##### Estratto della pagina #####

La vita cristiana è anch’essa sotto il segno del fuoco: non più quello del Sinai, ma quello che consuma l’olocausto delle nostre vite in un culto accetto a Dio (cfr Eb 12,18.28-29).

Per coloro che hanno accolto il fuoco dello Spirito, la distanza tra l’uomo e Dio è superata da Dio stesso, che si è interiorizzato perfettamente nell’uomo. In questo senso è necessario essere «salati» per mezzo del fuoco, il fuoco del giudizio e quello dello Spirito, attraverso i quali si condanna l’uomo vecchio e si entra a far parte del regno come fedeli: «Perché ciascuno sarà salato col fuoco. Buona cosa è il sale: ma se il sale diventa insipido, con che cosa gli darete sapore? Abbiate sale in voi stessi e siate in pace tra voi» (Mc 9,49-50).

Commento al Vangelo

Sono venuto a portare il fuoco sulla terra – Il brano si divide distintamente in due parti. Nella prima Gesù parla ai discepoli del significato profondo della sua missione sulla terra; nella seconda si rivolge alla folla biasimandola per l’ostinata incapacità a decidersi nei suoi riguardi con intelligenza e giustizia.

Gesù ‘sale’ verso la Città santa dove l’attendono la morte ignominiosa di croce e la gloria: durante questo tragitto ammaestra e prepara i discepoli al compimento del suo mistero pasquale.

Il fuoco nelle manifestazioni divine «è spesso un segno della presenza di Iahvé e ne rivela la santità sotto il duplice aspetto, attraente e terribile: Iahvé si manifesta all’uomo e gli parla, ma esige santità e purità» (R. T.). Invece, il fuoco che Gesù ha portato sulla terra è un po’ più misterioso: può essere il fuoco del giudizio escatologico, che purifica o castiga secondo ci si schiera pro o contro il Cristo.

#####

[Consegna]:
Trascrivi l'estratto da "Gesù ‘sale’ verso" fino a "suo mistero pasquale." compreso, sostituendo "tragitto" con "cammino".

##### Blocco dati #####

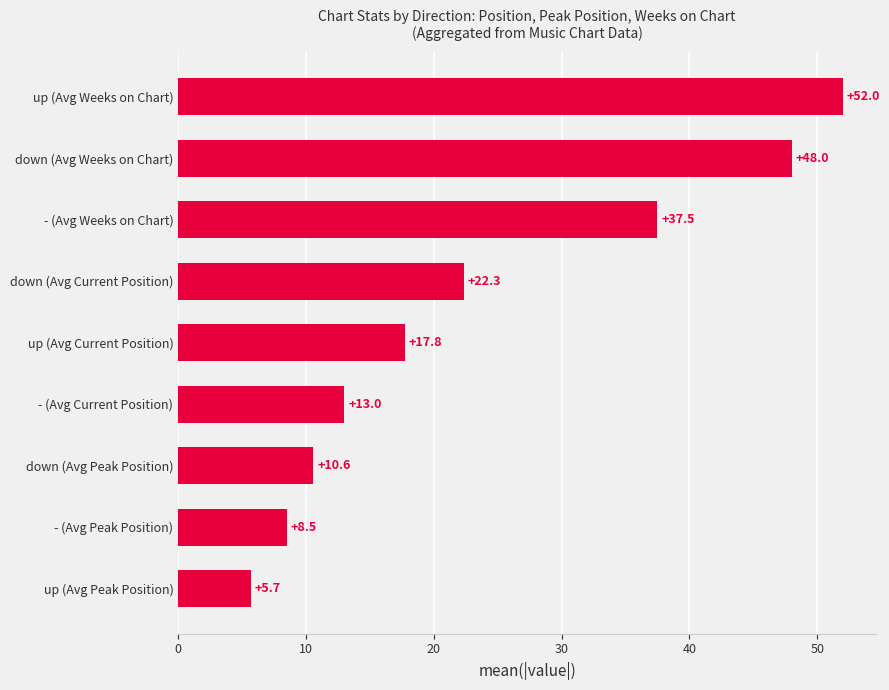

Approximately how many times larger is the value at down (Avg Current Position) compared to up (Avg Weeks on Chart)?

0.4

#####

[Risposta]:
Gesù ‘sale’ verso la Città santa dove l’attendono la morte ignominiosa di croce e la gloria: durante questo cammino ammaestra e prepara i discepoli al compimento del suo mistero pasquale.